In “a future” (Atwood, In Other Worlds 8) that Atwood proposes in her MaddAddam trilogy, the United States of America are under total control of private corporations and most people have only a very limited command of their lives. On the global scale, most animal species are becoming extinct and are replaced by new and more resistant, genetically engineered organisms. Critics describe the Atwood’s vision of a dystopian world as consumer capitalism run rampant (Parry 242), corporate greed run amok (McHugh, “Real” 192) or biotechnology gone too far (Sanderson 219). The MaddAddam trilogy is Atwood’s second attempt at foreshadowing a speculative future, the first being the aforementioned The Handmaid’s Tale. Atwood labels her first speculative novel as a classic dystopia inspired in part by Orwell’s 1984, yet offering a different perspective than the dystopias published before in the sense of providing the female point of view through the main character Offred (Atwood, “The Handmaid’s” 516). On the other hand, Oryx and Crake, Atwood argues, carries certain dystopian elements, but should not be considered a conventional dystopia as it does not provide an overview of the societal structure, but it rather focuses on the lives of its characters and offers only their limited societal viewpoint (“The Handmaid’s” 517). However, this limited description of society is done away with in The Year of the Flood and MaddAddam, where the structure of society is depicted in depth. In 2015, yet one more dystopia by Atwood was published, The Heart Goes Last. DeVaul sums up the similarities that permeate this most recent dystopia and The Handmaid’s Tale as their “environmental concerns, ideas about the commodification of sex, portrayals of the dangers of allowing personal belief to influence power, and a focus on the vulnerability of women”, together with the total control over discourse, language and literacy imposed on the residents of either the Republic of Gilead or the twin city of Consilience/Positron (252).

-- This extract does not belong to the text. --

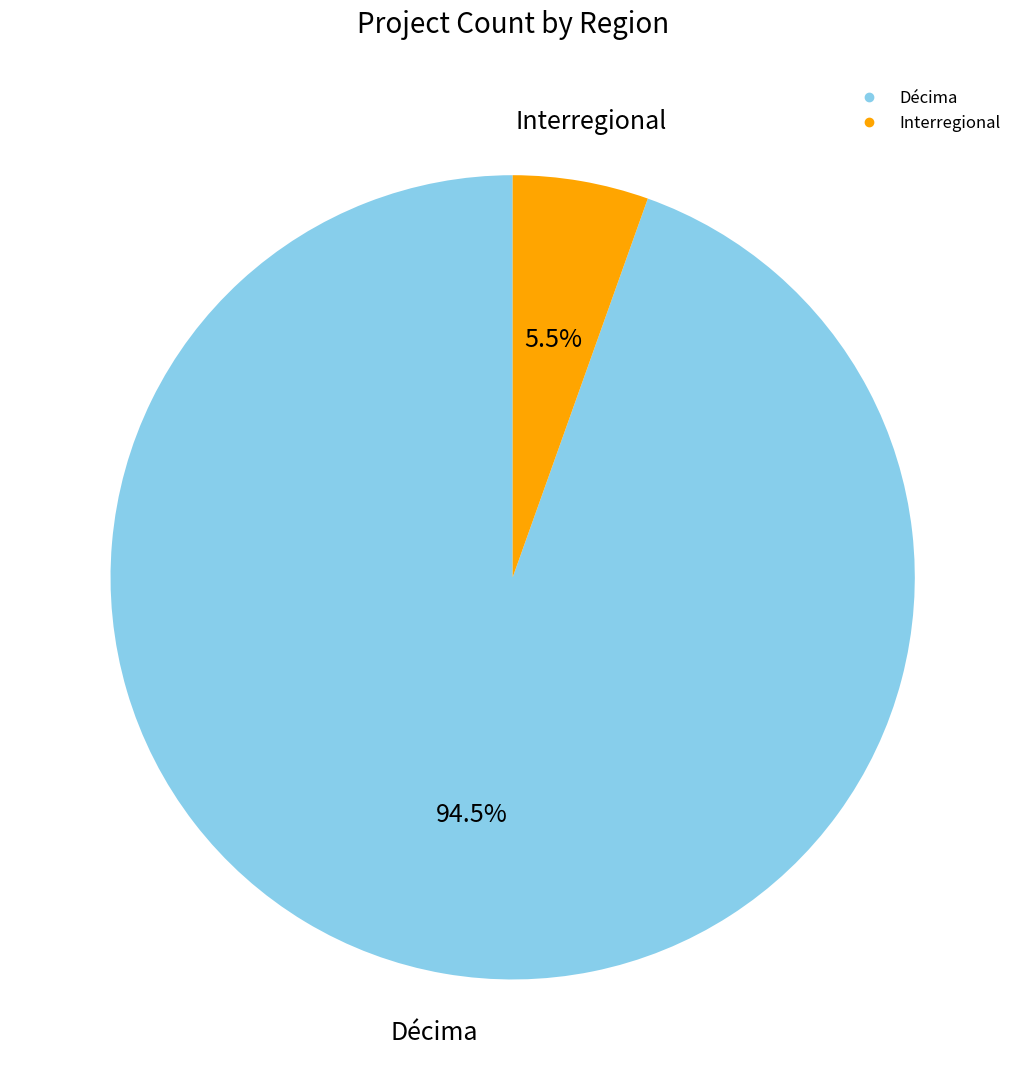

Does Décima account for over 50% of the chart?

Yes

This last chapter of my thesis is focused mainly on how the human-animal relationship is challenged through Atwood’s master speculative narratives referred to as the MaddAddam trilogy, and what it tells us about the current condition our planet, including its living inhabitants, is in right now. As Atwood claims, at the time of writing the trilogy, all of the technologies and human inventions had already been either put into practice or had been devised and might have become part of our daily lives soon (“Perfect Storms” n.pag.). As she states in the acknowledgement section of The Year of the Flood, the story is fictional, “but the general tendencies and many of the details are alarmingly close to fact” (573). This makes the MaddAddam message all the more alarming. In relation to animals, these dubious technologies include xenotransplantation, or the transplantation of living cells, tissues or organs from one species to another. In MaddAddam, this is represented mainly by the OrganInc farms, where the genetically adjusted pigs are raised for organ transplantation, or the NooSkins, where skin-related biotechnologies are developed for human needs (Atwood, Oryx 62). Similar questionable uses of genetic engineering on animals include transgenic organisms, or those who receive genetic material from a different species embedded microgenetically for different reasons. Examples of these are the pigoons, wolvogs, bobkittens, rakunks and other splices of two or more species. Atwood also challenges the reality behind fake meat products, the laboratory creation of tissue-cultured meat in form of the so called ChickieNobs, or the bioengineering of special farm-animal splices that are constructed to minimize environmental impact. Vegetarianism is another theme explored and challenged throughout the novel. Many characters, mainly from the ranks of God’s Gardeners, strictly reject eating meat while their group is still active, yet after the waterless flood hits, they are more than willing to replace their vegetarian diet for a more easily available carnivorous diet. On the following pages, the analysis reveals Atwood’s visionary powers and compares the reality with her prophetic MaddAddam future in terms of our behaviour towards and treatment of animals.